Shame and Excitement: useless

Caravan7

Member
Having learned a bit about behavior-change science and through my experience, I tend to think that both shame (for using porn) and excitement (for starting the rebooting journey) are basically useless, except maybe just at the start.

You may make the decision to stop PMO based on shame (among other things) and the enthusiasm of starting a new chapter ("Never again! I'll be strong") but both negative and positive emotions won't allow us to succeed, and can even be detrimental.

The only life-long behaviors are those that become automatic and require little effort. Reliable behaviors are both things we do and don't do. For instance, I always brush my teeth, and I always NOT smoke cigarettes. There are no emotions attached to these, they simply happen or not happen. Reliable habits are WHO we are: I AM a person who always brushes his teeth and who never smokes cigarettes. It will always be like that, until I die, no question.

So I don't see how the habit of NOT watching porn (for it needs to become a habit) can become ingrained if we rely on strong emotions, negative or positive. Emotions fluctuate. You can't have a resolve and enthusiasm like the one that got you started rebooting for years on end.

Thus the cycle of strong shame, great enthusiasm ("that's it, I used to relapse but this is the last time, I'm committed!"), then shame again for a relapse, and so on in a cycle can continue the rest of your life. Is that what you want? And, as someone else suggested, there is no streak. The language of "streak" is like the language of "diet." Both end, by definition. If you are "on" a streak/diet, you will eventually be "off" that streak/diet.

Remove emotions: no shame, no excitement, just practicality. Don't see yourself as an addict. Rather, you are "someone who has urges to PMO".
What do you do? You have a series of strategies to diffuse the urge when it comes, day in and day out. For instance:
1) Walk outside
2) Meditate
3) Get distracted with a hobby
4) ...[choose your own]

It's a job, to be approach with a deadpan attitude, matter of fact. It's not moral, it's a health issue.
Like you exercise regularly as part of general health (I hope), so you regularly diffuse urges with practical strategies, until it becomes a habit.

Just do it the same way you brush your teeth or NOT smoke cigarettes.
You are someone who does NOT watch porn, period. That's who you are.
It needs to become automatic, without strong emotions, negative or positive.

No drama. It keeps you stuck in the cycle.
 

canguro

Active Member
I think the emotions are very important to let you start (you wouldnt if there werent strong negative emotions from p use, do you?). But you are totally right, that these emotions will wear off with time and then it's crucial to have this internalised believe.
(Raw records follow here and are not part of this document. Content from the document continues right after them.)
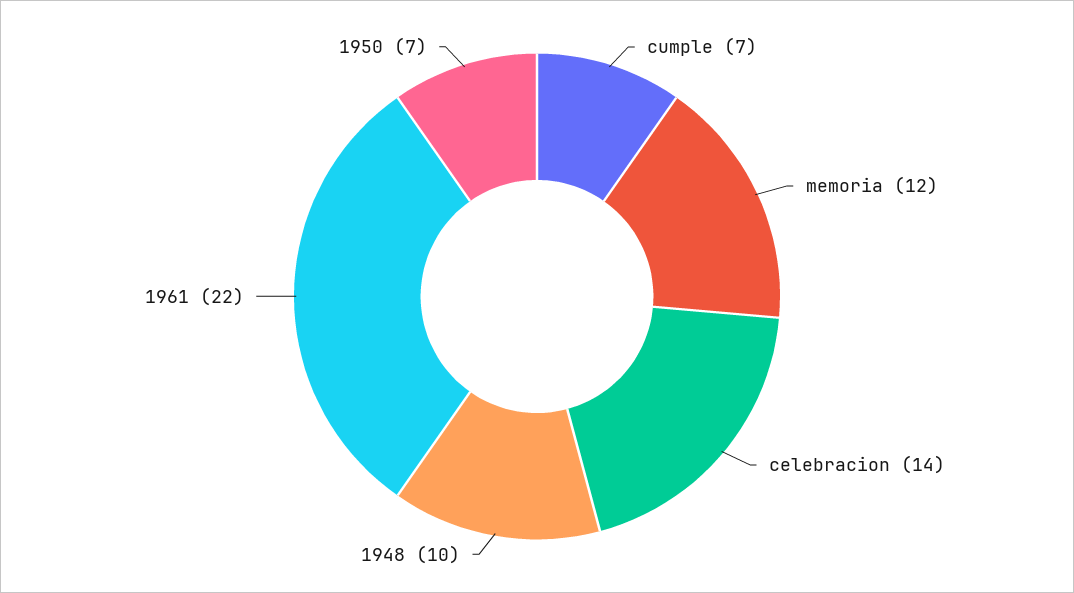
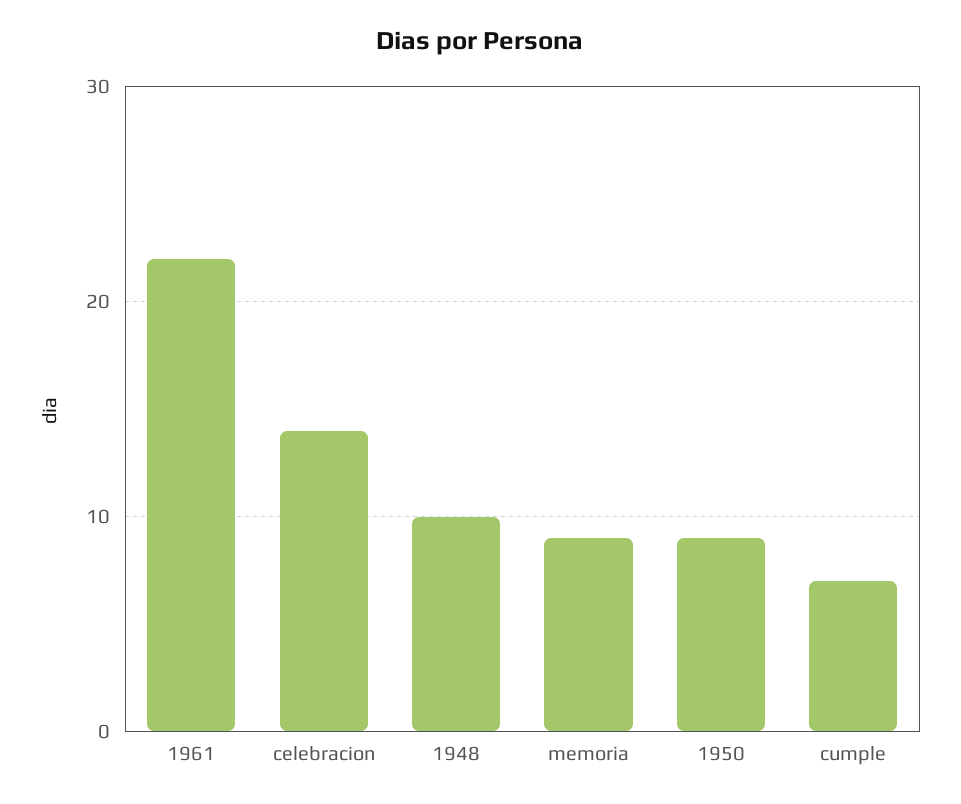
  {
    "cumple": 7,
-   "memoria": 12,
+   "memoria": 9,
    "celebracion": 14,
    "1948": 10,
    "1961": 22,
-   "1950": 7
+   "1950": 9
  }

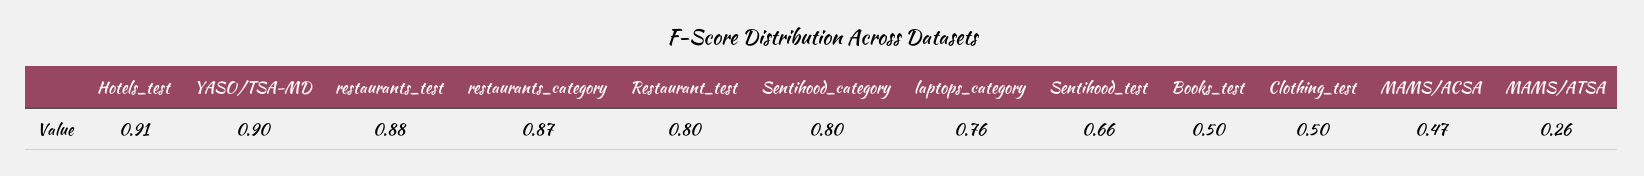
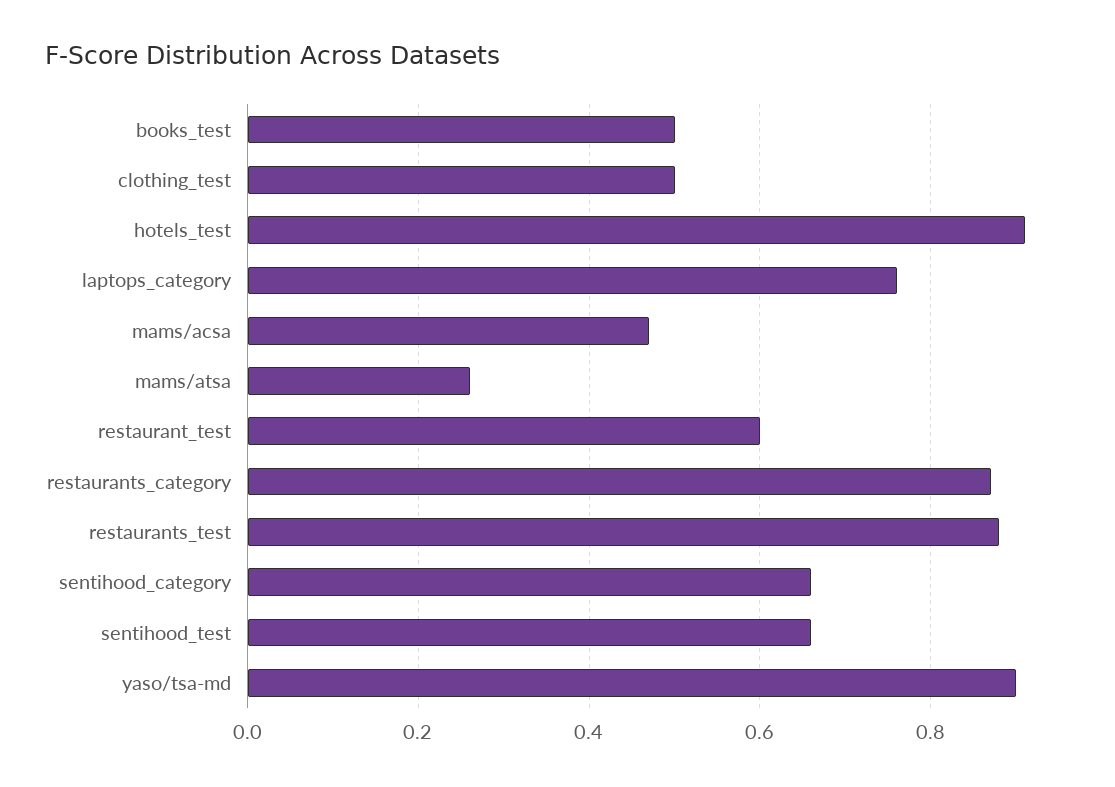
  {
    "Hotels_test": 0.91,
    "YASO/TSA-MD": 0.9,
    "restaurants_test": 0.88,
    "restaurants_category": 0.87,
-   "Restaurant_test": 0.8,
+   "Restaurant_test": 0.6,
-   "Sentihood_category": 0.8,
+   "Sentihood_category": 0.65,
    "laptops_category": 0.76,
    "Sentihood_test": 0.66,
    "Books_test": 0.5,
    "Clothing_test": 0.5,
    "MAMS/ACSA": 0.47,
    "MAMS/ATSA": 0.26
  }

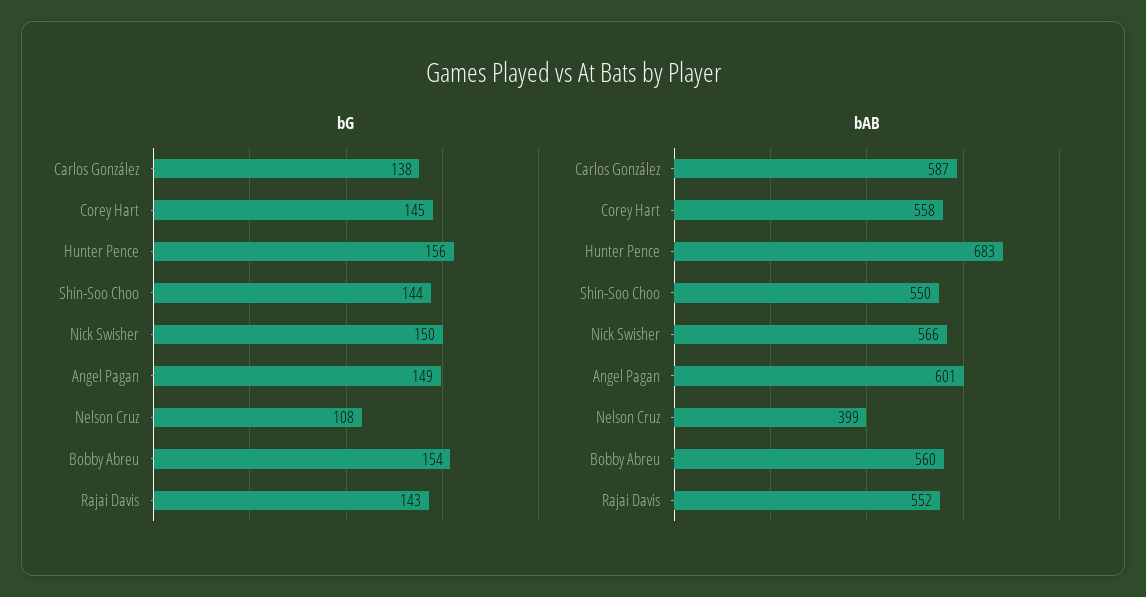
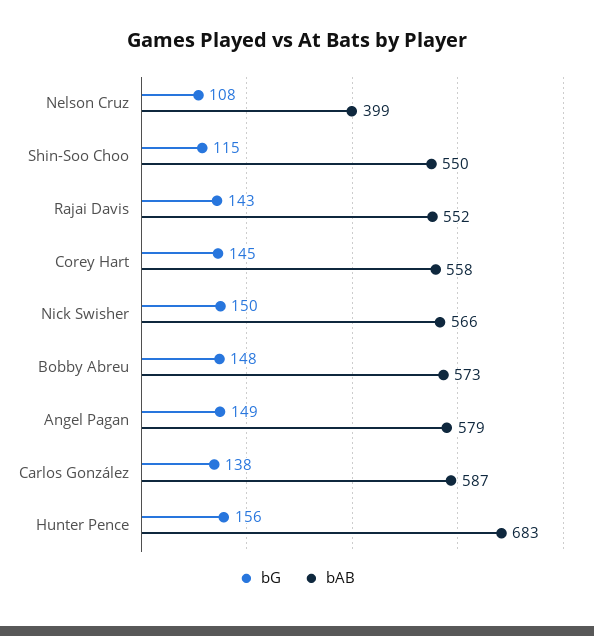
  {
    "bG": {
      "Carlos González": 138,
      "Corey Hart": 145,
      "Hunter Pence": 156,
-     "Shin-Soo Choo": 144,
+     "Shin-Soo Choo": 115,
      "Nick Swisher": 150,
      "Angel Pagan": 149,
      "Nelson Cruz": 108,
-     "Bobby Abreu": 154,
+     "Bobby Abreu": 148,
      "Rajai Davis": 143
    },
    "bAB": {
      "Carlos González": 587,
      "Corey Hart": 558,
      "Hunter Pence": 683,
      "Shin-Soo Choo": 550,
      "Nick Swisher": 566,
-     "Angel Pagan": 601,
+     "Angel Pagan": 579,
      "Nelson Cruz": 399,
-     "Bobby Abreu": 560,
+     "Bobby Abreu": 573,
      "Rajai Davis": 552
    }
  }

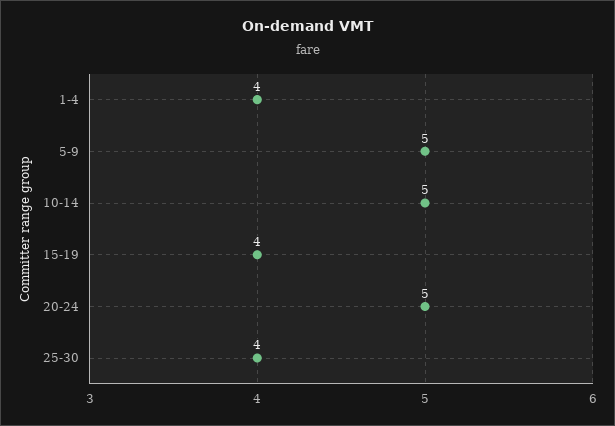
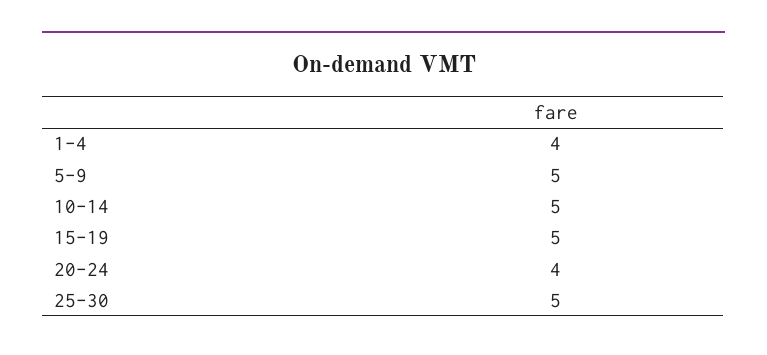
  {
    "1-4": 4,
    "5-9": 5,
    "10-14": 5,
-   "15-19": 4,
+   "15-19": 5,
-   "20-24": 5,
+   "20-24": 4,
-   "25-30": 4
+   "25-30": 5
  }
But at the same time I heavily disagree with you on the "dont see yourself as an addict" topic. Don't seeing the addiction can let you become careless. You always have to know and understand that we are addicts and how addiction works in order to be able to combat it. If not, I think the risk of letting oneself be triggered is way higher and it will be harder to understand your needs to get p-free.